> [Material provided]
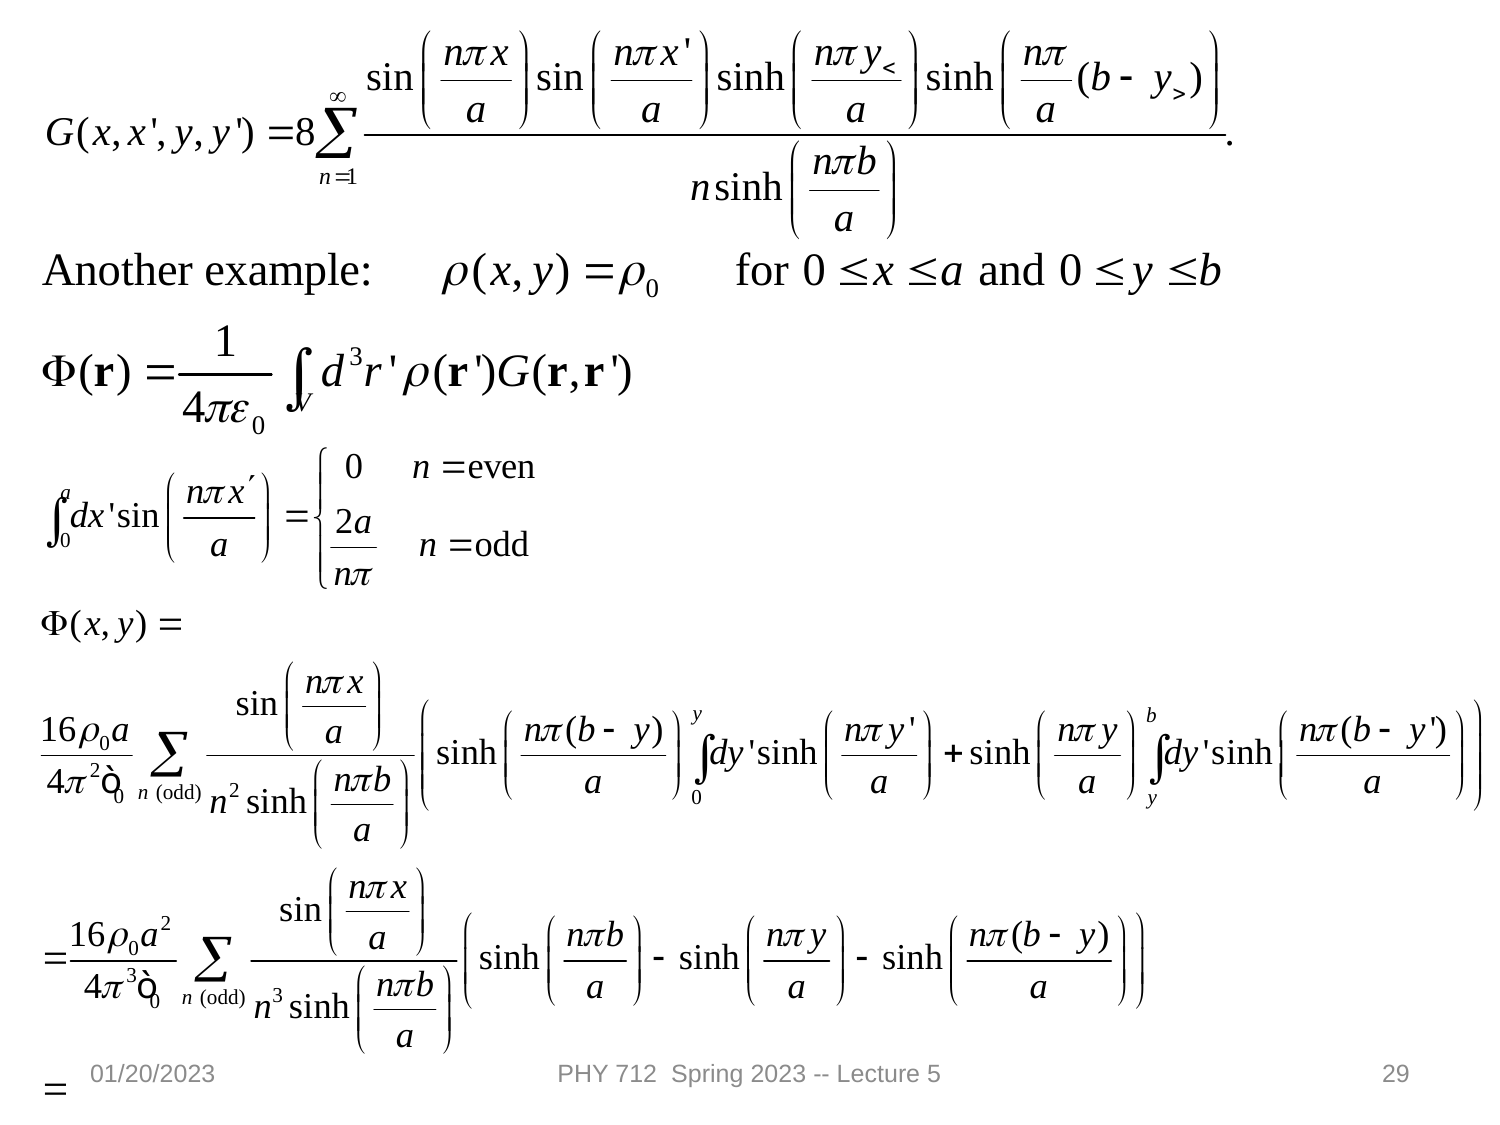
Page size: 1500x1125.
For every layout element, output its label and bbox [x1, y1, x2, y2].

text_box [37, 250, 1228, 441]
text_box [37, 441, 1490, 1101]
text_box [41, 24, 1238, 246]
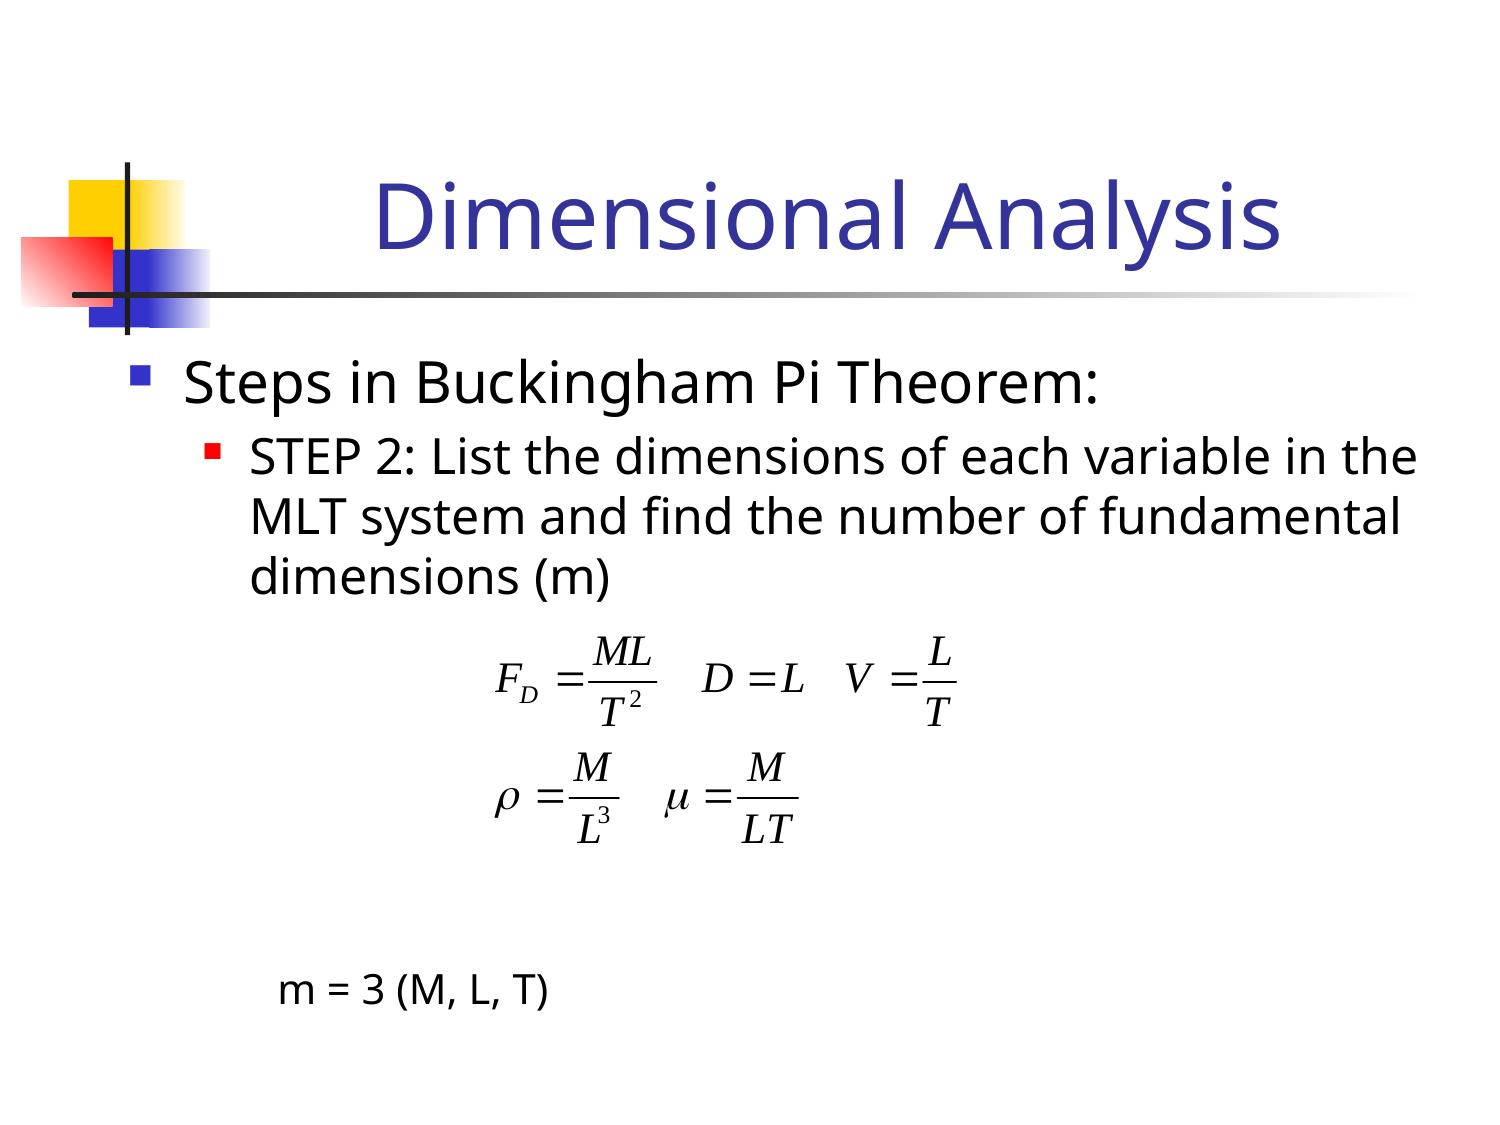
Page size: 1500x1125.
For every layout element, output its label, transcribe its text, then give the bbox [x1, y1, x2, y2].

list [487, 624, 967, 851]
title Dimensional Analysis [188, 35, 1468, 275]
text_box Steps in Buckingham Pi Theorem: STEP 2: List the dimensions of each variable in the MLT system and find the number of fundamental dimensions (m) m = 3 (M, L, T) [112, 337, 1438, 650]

> [Work instructions] Print, exactly and only, the lines running from the one with "For every layout element, output its label, transcribe" to the end of the data above.

> [Expected output]
For every layout element, output its label, transcribe its text, then give the bbox [x1, y1, x2, y2].

list [487, 624, 967, 851]
title Dimensional Analysis [188, 35, 1468, 275]
text_box Steps in Buckingham Pi Theorem: STEP 2: List the dimensions of each variable in the MLT system and find the number of fundamental dimensions (m) m = 3 (M, L, T) [112, 337, 1438, 650]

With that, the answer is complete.